Russia has denounced the moves as Cold War-style provocations while upgrading its own armed forces, including with more than 40 new nuclear ballistic missiles this year.
“We do not seek confrontation; we do not want a new arms race,” Stoltenberg told a press conference after the first day of a defence ministers meeting at NATO HQ in Brussels.
He said ministers endorsed plans to increase the NATO Response force from 13,000 to up to 40,000 troops, including a spearhead unit of 5,000 soldiers.
“We also agreed to speed up our political and military decision-making… (giving) the supreme commander the authority to alert, stage and prepare troops” while waiting for the necessary political approval to deploy, he said.
A NATO diplomatic source said this meant the political decision could be taken in 12 hours, essential if the new spearhead unit was to get on the ground within the two to three day target.
The 28-member state alliance also agreed to more advanced planning and setting up a new logistics HQ to speed up force movements, Stoltenberg said.
– Russian ‘aggression’ in Ukraine –
Stoltenberg took a hard line on Russian actions in Ukraine, saying its March 2014 annexation of Crimea was “an act of aggression.”

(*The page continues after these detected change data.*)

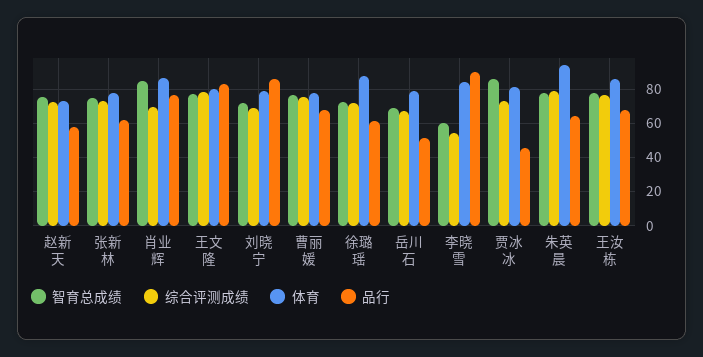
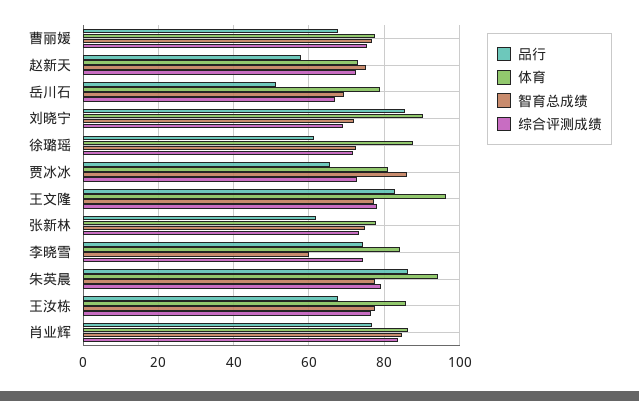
综合评测成绩, 肖业辉: 70 -> 84
体育, 王文隆: 80 -> 96
体育, 刘晓宁: 80 -> 90
综合评测成绩, 李晓雪: 55 -> 74
品行, 李晓雪: 90 -> 74
品行, 贾冰冰: 45 -> 66
品行, 朱英晨: 65 -> 86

“Russia continues to send troops, forces and supplies into eastern Ukraine. There is no doubt that Russia is responsible for aggressive actions in Europe,” he said at the opening of the meeting.
Stoltenberg played down fears of a return to the worst days of the Cold War, insisting that contrary to stoking tensions, NATO would have been remiss if it had not responded.

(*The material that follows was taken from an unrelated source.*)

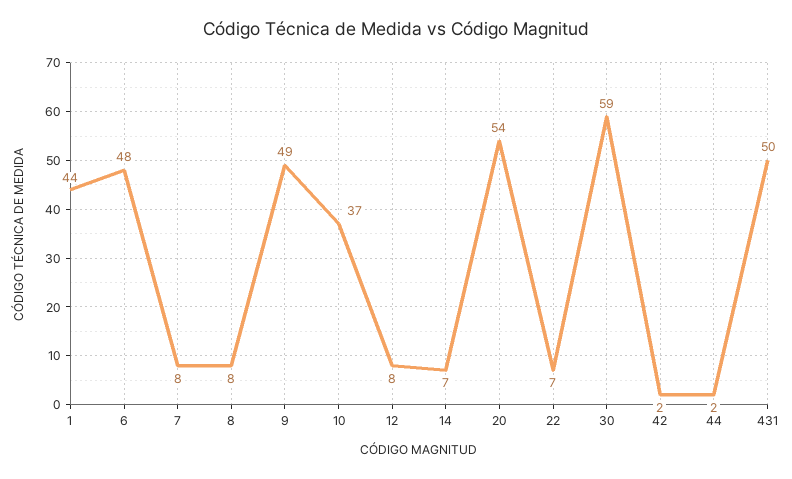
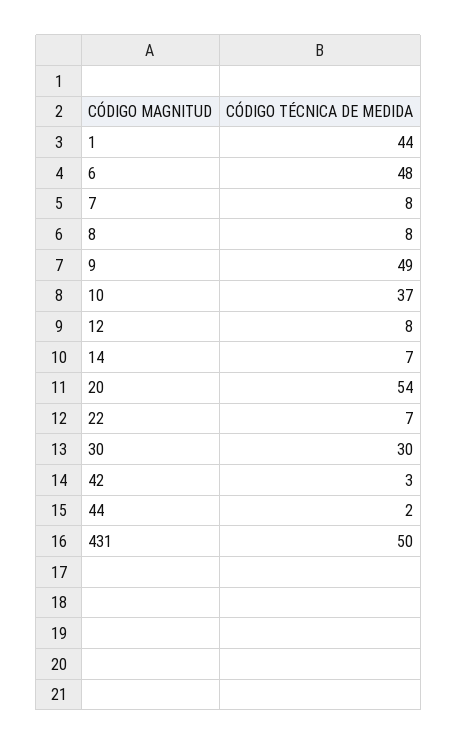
30: 59 -> 30
42: 2 -> 3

The alliance “continues to strive for more constructive relations with Russia,” he said.
Russia denies that it is directly involved in the 15-month conflict in Ukraine which has cost 6,500 lives.
To reassure nervous allies in eastern Europe once ruled from Moscow, NATO has increased exercises, deployed planes and ships and reinforced the message that it is ready and willing to stand by its core commitment to defend any ally under attack.
US Defence Secretary Ashton Carter said Tuesday that Washington would pre-position heavy weapons in central and eastern Europe to ensure any NATO troops responding to a fresh crisis would hit the ground running.
“While we do not seek a cold, let alone a hot war with Russia, we will defend our allies,” said Carter, attending his first NATO defence ministers’ meeting.
The US equipment includes some 90 Abrams main battle tanks, among the best in the world, 140 Bradley armoured vehicles and 20 self-propelled howitzers.
Estonia, Lithuania, Latvia, Bulgaria, Romania and Poland will store the equipment which will be moved around the region as required for training and exercises.
Russia charges that such deployments breach the 1997 Founding Act with NATO which bans the permanent stationing of significant forces and equipment in former Warsaw Pact states.
NATO says all such deployments are rotational and temporary. The three Baltic states last month called for a permanent NATO presence to deter Russia.
NATO leaders agreed at a September summit to boost defence spending to the equivalent of 2.0 percent of annual economic output after years of cuts following the end of the Cold War.
Stoltenberg said five countries were already above the target, but overall, NATO’s combined defence spending would still fall 1.5 percent this year.
In contrast, “Russia has over many years invested heavily in defence,” he added.